Trump’s management style poses challenges in Oval Office

By our correspondents
December 02, 2016

NEW YORK: It has proven one of Donald Trump´s greatest strengths in building a worldwide luxury brand: An obsessive attention to detail, down to the curtains hanging in hotel rooms and the marble lining the lobby floor.

As president, it may prove one of his major liabilities, presidential historians warn.

Interviews with a dozen people familiar with how Trump conducts business reveal the president-elect as a micromanager who regularly spars over details about décor in projects across his real estate and branding empire.

"I´m very much involved in the details," Trump said during a June deposition in a lawsuit stemming from his development of a Washington hotel.

"I was involved in the design of the building and the room sizes and the entrances and the lobby and the marble and the bathrooms and the fixtures and the bars and a lot of things.

" Trump announced on Wednesday that he would leave his businesses "in total" so that he could focus on the presidency.

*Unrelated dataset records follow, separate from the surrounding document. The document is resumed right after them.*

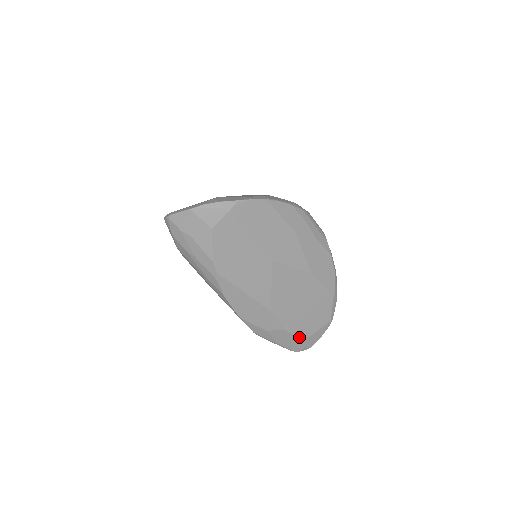
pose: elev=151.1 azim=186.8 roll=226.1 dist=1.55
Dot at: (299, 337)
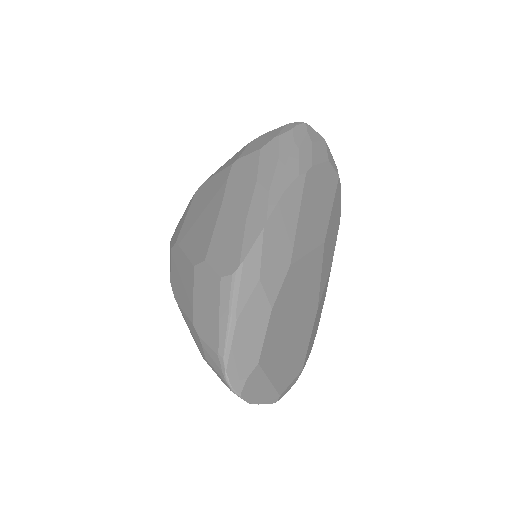
Dot at: (262, 348)
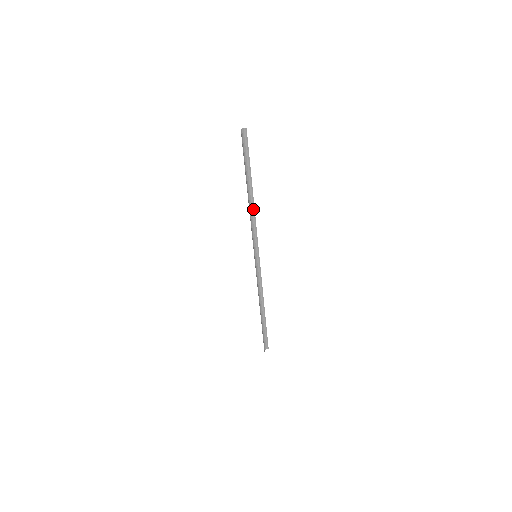
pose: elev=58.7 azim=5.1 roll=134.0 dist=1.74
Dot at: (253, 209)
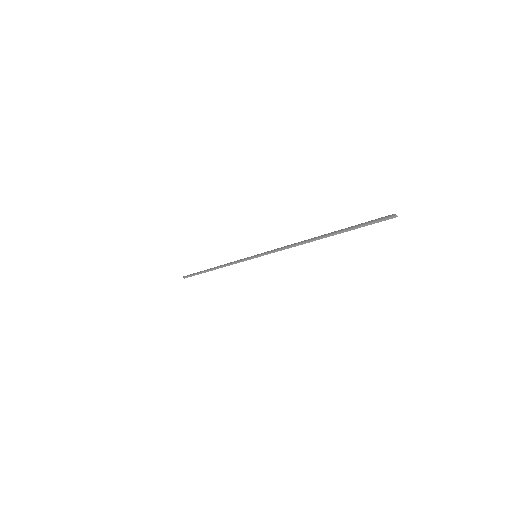
Dot at: (303, 242)
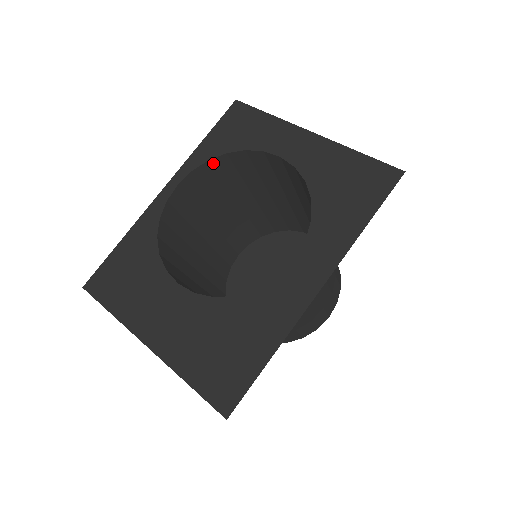
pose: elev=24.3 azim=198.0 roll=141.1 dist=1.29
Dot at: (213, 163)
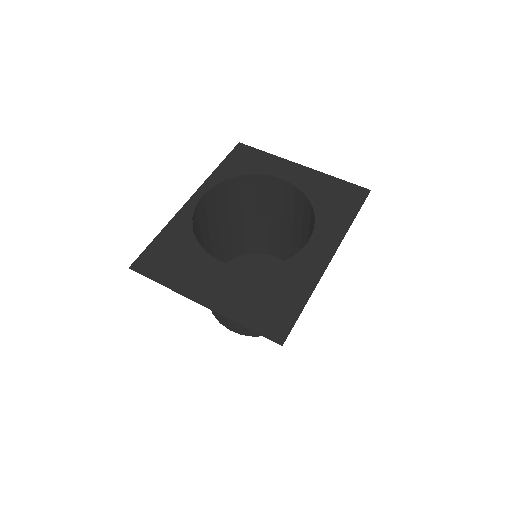
Dot at: (228, 183)
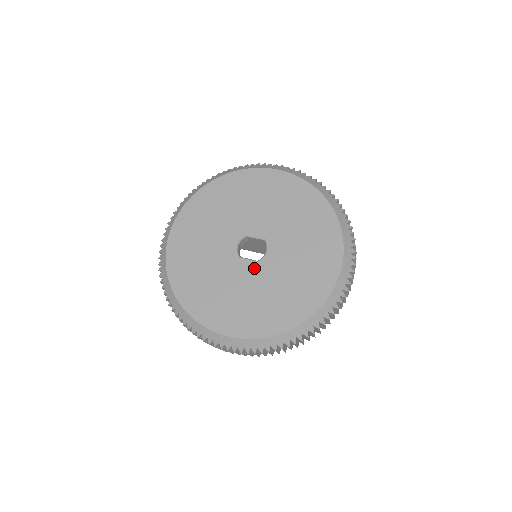
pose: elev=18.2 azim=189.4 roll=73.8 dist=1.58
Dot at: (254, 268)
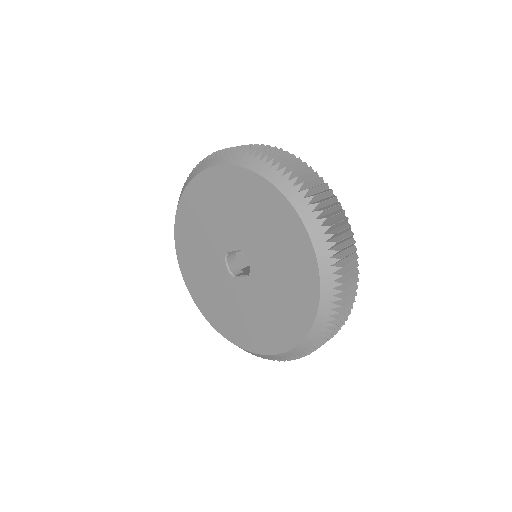
Dot at: (249, 284)
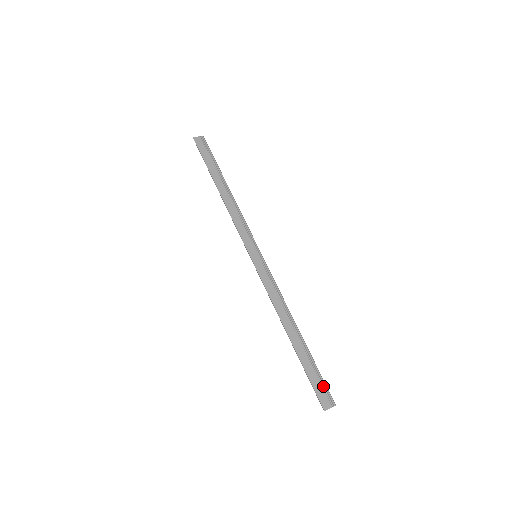
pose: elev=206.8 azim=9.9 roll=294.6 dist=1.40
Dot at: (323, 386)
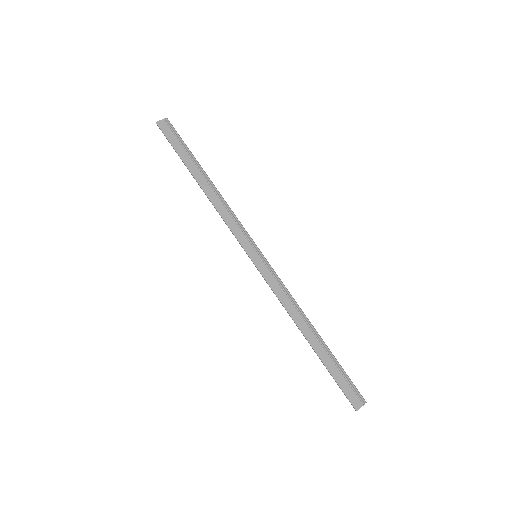
Dot at: (351, 386)
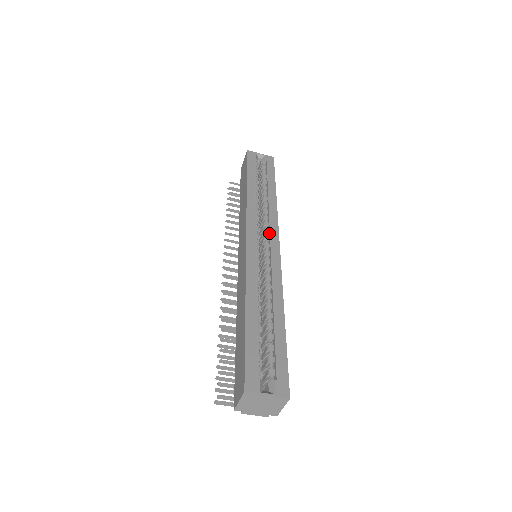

But those who have worked with him say a lifetime habit of micromanaging may be difficult to break, providing ammunition for critics who say his decisions as president will be driven by his private interests.

A former employee of the Trump Organization who has worked closely with Trump was skeptical that he could leave behind his beloved company after spending decades building it up.

"I can´t picture him stepping aside for the presidency," the ex-employee said.

Even if he does make a clean break, Trump will have to guard against getting bogged down in the bureaucratic minutiae inherent in the office.

He should avoid the example of President Jimmy Carter, another famous micromanager, who spent his first months in office poring over the White House tennis court schedule, said Ross Baker, a professor of political science at Rutgers University.

Micromanagers rarely make successful presidents, said Rick Ghere, an associate professor of political science at the University of Dayton in Ohio.

To be effective, presidents must delegate authority to members of their cabinet and rely on a range of expertise, he said.

"Being a decisionmaker in a high-level public position is a lot different than being a CEO," Ghere said.

Trump has said he will turn the Trump Organization over to his three adult children, who are already deeply involved in real estate projects around the world.

His daughter Ivanka, for instance, was charged with overseeing the renovation of Washington´s Old Post Office Pavilion, a $200 million project to turn the historic building into a luxury hotel.

In cases where Trump has delegated authority, he still demonstrates a deep reluctance to let go, even when it comes to seemingly trivial details.

Two people who participated in an inspection of the Washington hotel with Trump shortly before he announced his candidacy in June 2015 remember the businessman growing incensed over a detail: The restoration of exterior windows.

Trump said the windows looked terrible, though one of the sources recounting the story said there didn´t seem to be anything obviously wrong with them.

He demanded the contractor not be paid but was told the work had been done for free in the hopes of getting more business from the Trumps, according to the source.

That source and two others on the project also recalled hearing Ivanka say she needed her father´s approval before signing off on some decisions she wanted to make on the project.